King Kong is a Pre-Code 1933 fantasy monster adventure film co-directed by Merian C. Cooper and Ernest B. Schoedsack, and written by Ruth Rose and James Ashmore Creelman after a story by Cooper and Edgar Wallace. The film tells of a gigantic island-dwelling apeman creature called Kong who dies in an attempt to possess a beautiful young woman. The film stars Bruce Cabot, Fay Wray and Robert Armstrong and opened in New York City on March 2, 1933 to good reviews. Kong is distinguished for its stop-motion animation by Willis O'Brien and its musical score by Max Steiner. The film has been released to video, DVD, and Blu-ray, and has been computer colorized. In 1991, the film was deemed "culturally, historically and aesthetically significant" by the Library of Congress and selected for preservation in the National Film Registry. It has been remade on two occasions; one in 1976 and the other in 2005.
Prehistoric Creatures[]
- King Kong the Gorilla-like Beast (Gigantopithecus)
- Stegosaurus (the ship's crew killed it),
- Brontosaurus (mauls four crew members to death),
- Megalania (seen climbing up to attack Jack Driscoll),
- Tyrannosaurus Rex (it attacks Ann but Kong breaks its jaws),
- Teratornis (seen pecking at the carcass of the tyrannosaurus),
- Tanystropheus (tries to strangle Kong, who slams it to the ground and kills it),
- Pteranodon (the first major flying creature on the island that menaces Ann, but it is killed by Kong).
Background[]
Before King Kong hit the silver screen, a long tradition of jungle films existed, and, whether drama or documentary, such films generally adhered to a narrative pattern that followed an explorer or scientist into the jungle to test a theory only to discover some monstrous aberration in the undergrowth. In such films, scientific knowledge could be turned topsy-turvy at any time and it was this that provided the genre with its vitality, appeal, and endurance.

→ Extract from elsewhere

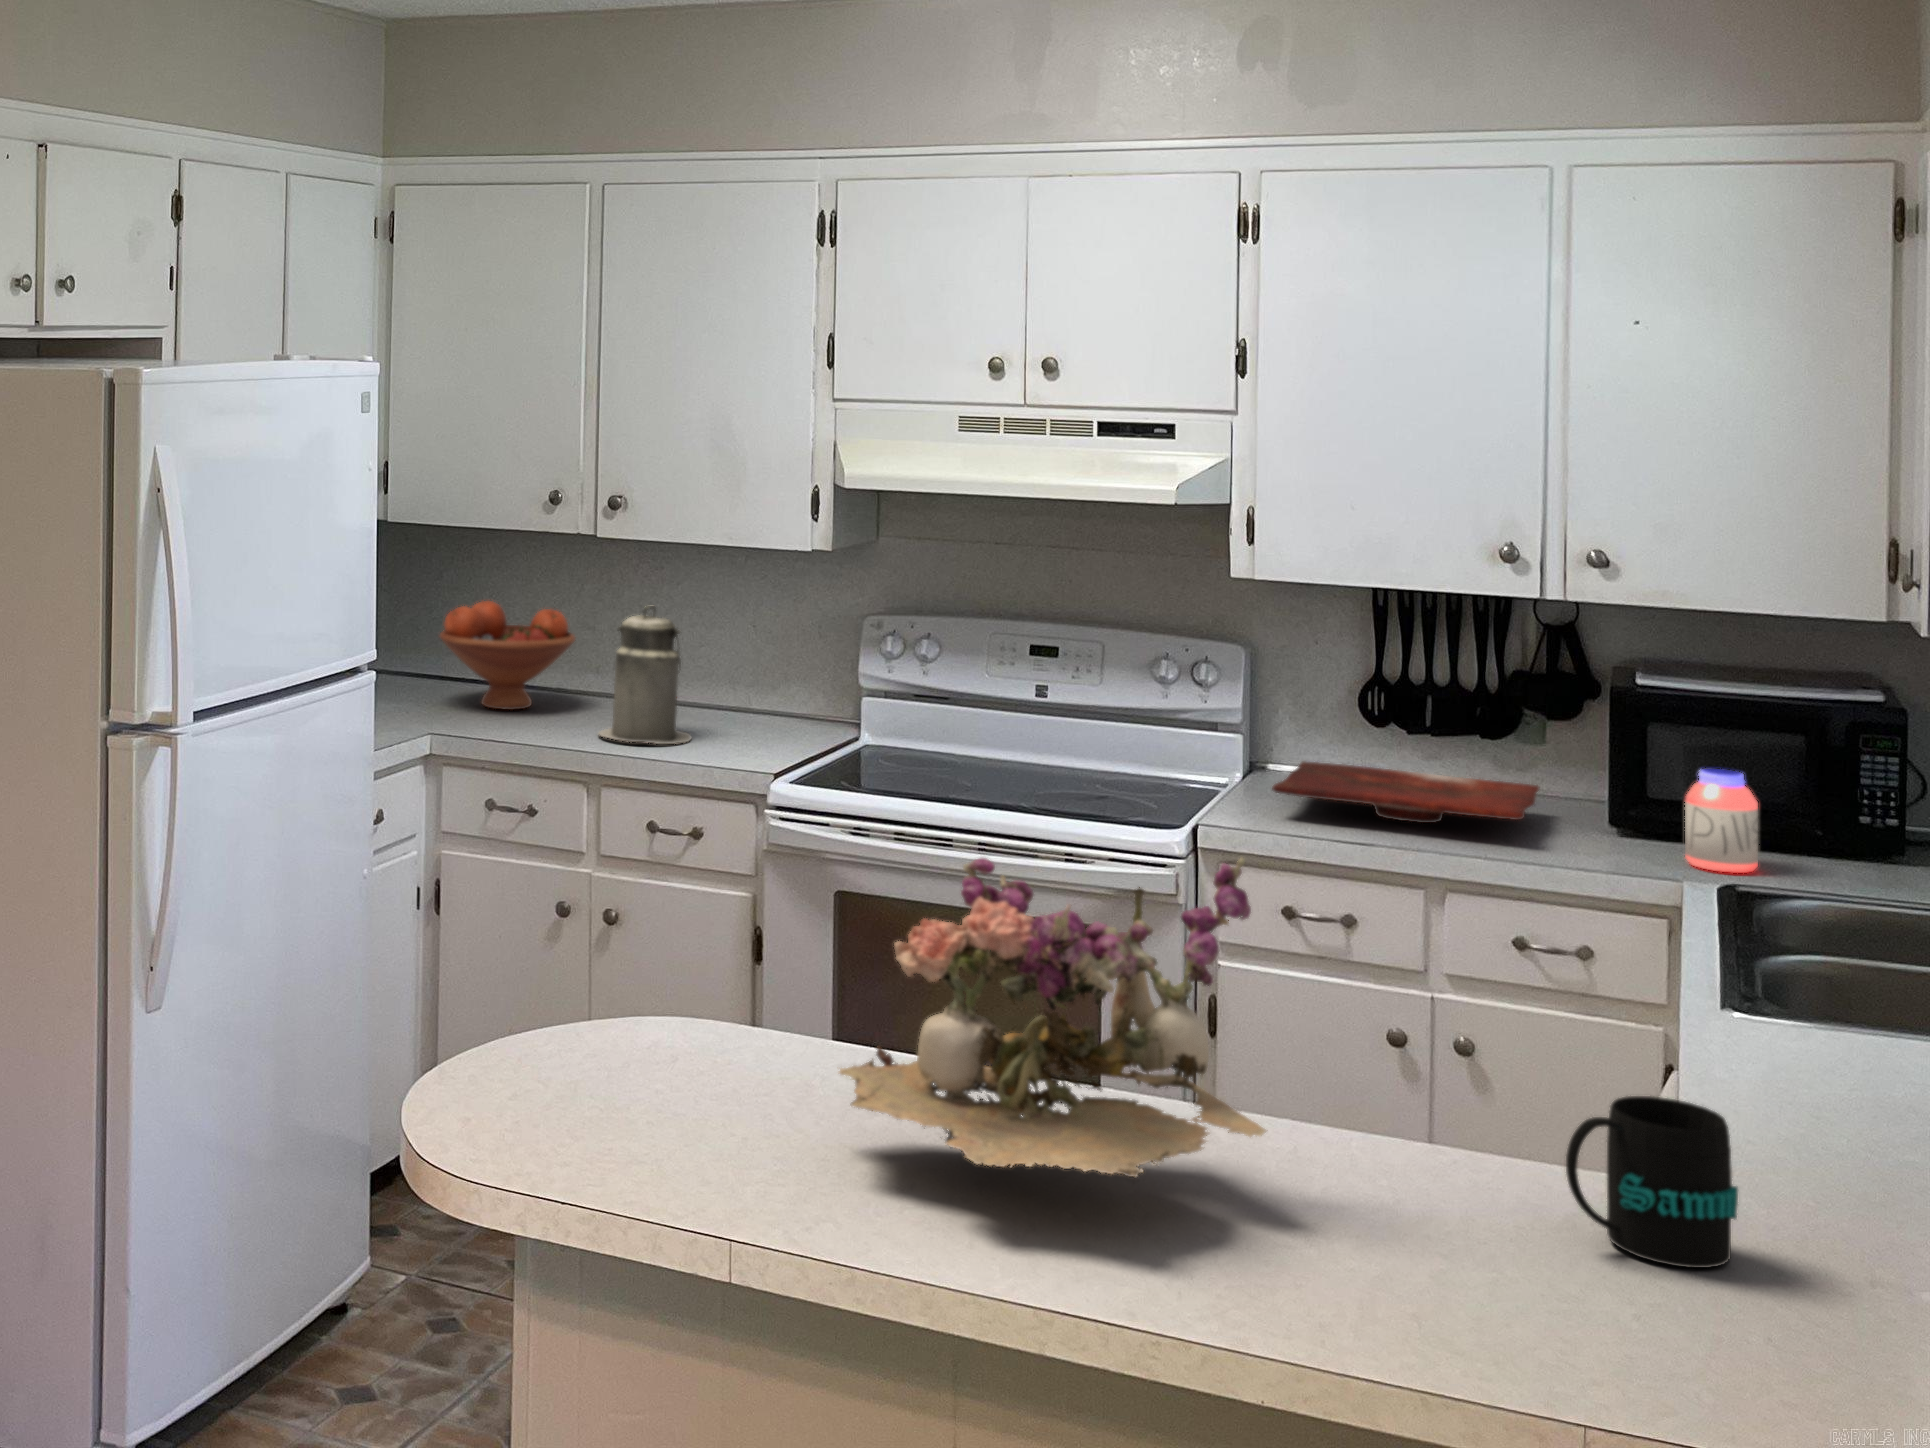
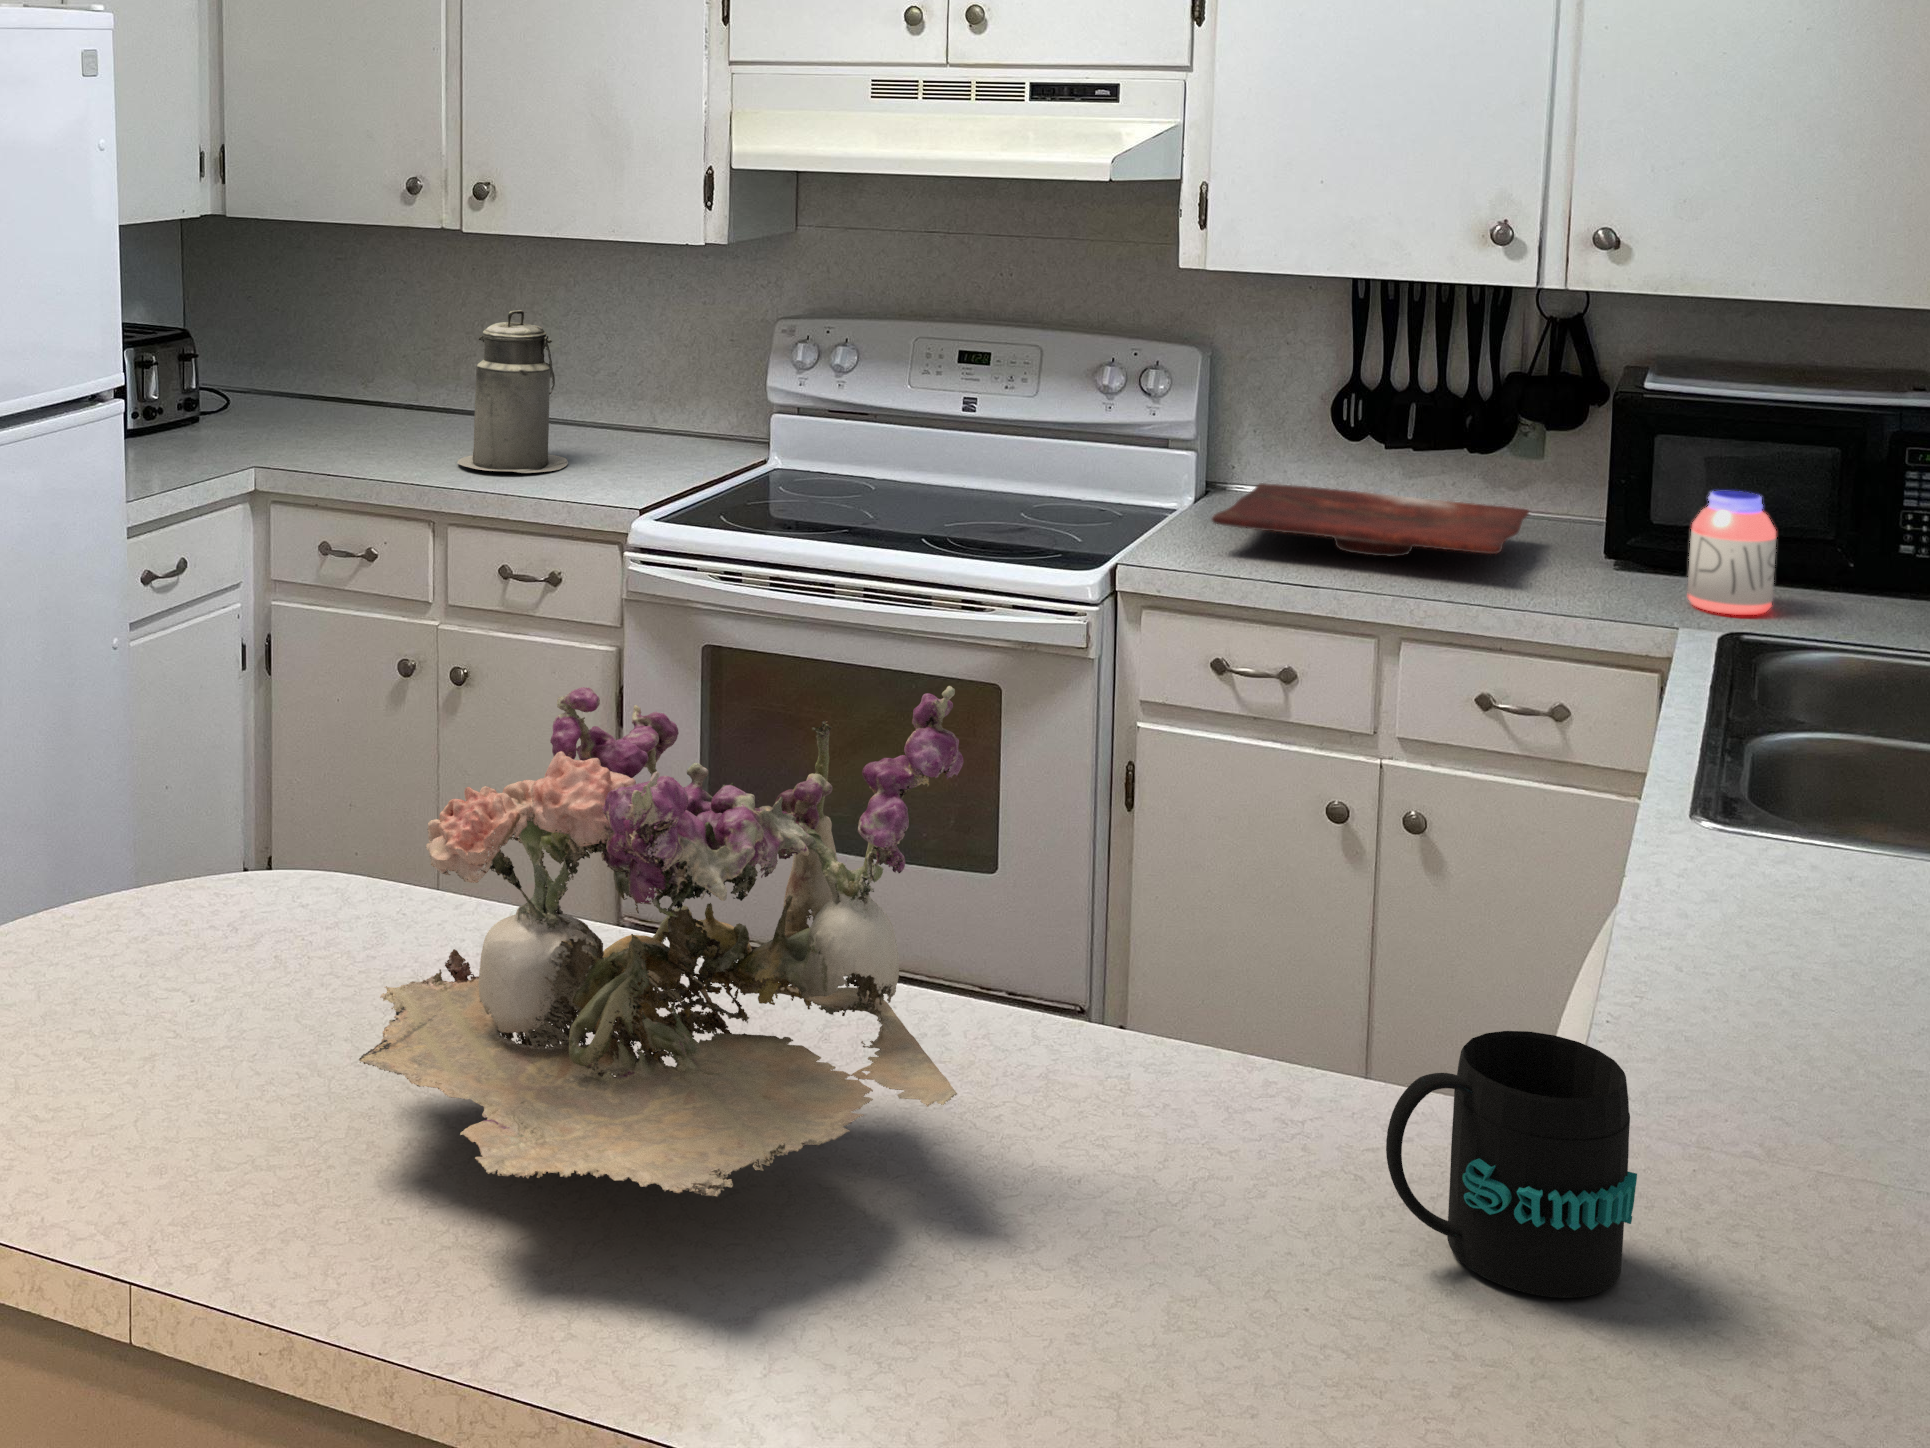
fruit bowl: present [440,601,576,710] -> none [290,307,451,433]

At the turn of the 19th to 20th century, the Lumière Brothers sent film documentarians to places westerners had never seen, and Georges Méliès utilized trick photography in film fantasies that prefigured that in King Kong. Jungle films were launched in the United States in 1913 with Beasts in the Jungle, a film that mixed live actors with lions, a tiger, and other animals. The film's popularity spawned similar pics including a few about "ape men" and gorillas. In 1918, Elmo Lincoln starred in Tarzan of the Apes, and, in 1925, The Lost World made movie history with special effects by Willis O'Brien and a crew that later would work on King Kong.